20世紀半ば以降,実験心理学や神経科学において,音楽的期待に関して様々な知見が得られてきた.なかでも和音進行に対して生じる期待は,音楽理論との対比が容易なことから最も研究が進められており,和音進行に対する期待の大きさが、和音進行の音程とそれまでの文脈における調性との二種類の変数に影響を受けることが示唆されてきた.しかし,これらの研究では音楽理論を前提とする分析が行われてきたため,調性が明に判定できない条件における期待についてはよくわかっていない.また,音楽理論は経験則の集積に過ぎないため,調性と期待の関係は十分に説明されていなかった.

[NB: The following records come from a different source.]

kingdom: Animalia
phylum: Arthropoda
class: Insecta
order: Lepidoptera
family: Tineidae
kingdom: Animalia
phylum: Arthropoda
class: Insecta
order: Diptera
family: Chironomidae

そこで音楽理論を仮定しない分析手法として,心理実験のデータに基づいて内的な計算過程をモデル化する計算論的アプローチに着目した.計算論的アプローチは,学習や意思決定といった複雑な認知機能を取り扱う神経科学において発展した,構成論的な分析手法である.
本研究では,音楽理論で扱われていない短い連鎖和音における知覚に着目し,和音進行に対する期待が生じるメカニズムについて調べた.まず,和音進行に対する主観的整合性を問う心理実験を行い,統計的検定及び多変量解析によってその回答データの性質を分析した.その結果,一時刻前の和音からの音程が強く回答に影響する一方、直接隣接していない和音からの音程も寄与していることがわかった.

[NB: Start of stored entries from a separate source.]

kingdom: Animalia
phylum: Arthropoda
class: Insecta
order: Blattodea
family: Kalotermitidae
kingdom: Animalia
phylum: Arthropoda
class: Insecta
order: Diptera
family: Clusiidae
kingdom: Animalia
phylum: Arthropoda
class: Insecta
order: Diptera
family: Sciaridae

続いて,この結果を満たすように計算過程をモデル化し,候補モデル間でどの程度実験データが説明できるかを比較した.その結果,聴取した和音進行から音楽理論上の調に対応する隠れ変数を動的に更新し,その調に基づいて期待を生じるとするモデルが,実験参加者の心理評価をよりよく説明できた.また,推定されたモデルと音楽理論を比較したところ,音楽理論上特に推奨される和音進行に対して,モデルから算出される期待の大きさが高い値を示す傾向が確認できた.一方で,これまでに指摘されていない和音進行においても,高い期待を示す例が見受けられた.
推定されたモデルは,従来研究の知見を統合的に説明するものであり,ヒトの自発的な予測に関わるメカニズムの一端を明らかにできたと言える.また,計算論的アプローチによって,知覚的な側面から従来の音楽理論を拡張できる可能性が示された.